The cells that are located in the distal airway are clara cells, which have a hemispherical shape with microscopic hair-like strands called microvilli. A primary task performed by clara cells is to guard the bronchial tissue against damage often caused by pollutants. The cells secrete a secretory protein and promote detoxification of the lungs. Significant damage to the clara cells can assist physicians in determining respiratory malfunction. One of the most common detections is damage caused by ozone, which may result in airway resistance, inflammatory reaction, and a decrease in lung function.
Distal airways are lined with cuboidal tissue and clara cells. Type I and Type II cells are also located in this area of the respiratory system. Clara cells act as a defense apparatus and assist in decreasing mucus that is created by various airways. Microvilli connected to the cells work to absorb and breakdown toxins that are inhaled, but injury to these cells can affect the defensive process.
Clara cells can expose signs of early damage to the lungs and airways, which specialists determine primarily by measuring the concentration of secretions. An increased exposure to toxins, such as ozone, will increase the amount of protein secreted because this defense mechanism begins to work overtime. This may be due to intravascular protein leakage into the bloodstream, which is measured to assess the risk of various pollutants on the respiratory system.
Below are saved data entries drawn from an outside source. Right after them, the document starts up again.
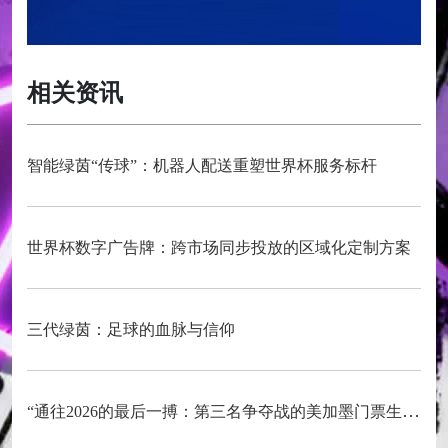
相关资讯
智能绿茵“传球”：机器人配送重塑世界杯服务标杆
世界杯数字广告牌：跨市场同步投放的区域化定制方案
三代绿茵：足球的血脉与信仰
“通往2026的最后一搏：第三名争夺战的美加墨门票生死局”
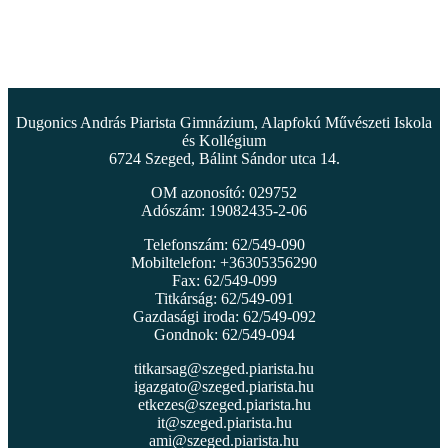
Dugonics András Piarista Gimnázium, Alapfokú Művészeti Iskola
és Kollégium
6724 Szeged, Bálint Sándor utca 14.
OM azonosító: 029752
Adószám: 19082435-2-06
Telefonszám: 62/549-090
Mobiltelefon: +36305356290
Fax: 62/549-099
Titkárság: 62/549-091
Gazdasági iroda: 62/549-092
Gondnok: 62/549-094
titkarsag@szeged.piarista.hu
igazgato@szeged.piarista.hu
etkezes@szeged.piarista.hu
it@szeged.piarista.hu
ami@szeged.piarista.hu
Functionality of clara cells does not fully develop until several weeks after birth. These cells are found predominantly in mammals and a few other species, including mice who are often used in cell research studies. The increased number of these cells and the amount of secretion is the key data in studies used to determine respiratory health. Aside from ozone, current research focuses on cigarette smoke, carbon monoxide, and large or small particles of dust created by various vehicles and machinery. Most of these pollutants directly affect the performance of these cells.
This cell was identified and described by Max Clara, an anatomist from Austria, in 1937. Clara was an active member of the Nazi party and performed research on executed prisoners from a concentration camp in Dresden, Germany. His Leipzig research team performed numerous experiments on cadavers received from local camps, which produced over 15 scientific papers pertaining to anatomy. Leipzig University appointed Clara as the chairman of the anatomy department prior to his discovery, which gave him full reign of laboratory facilities and resources.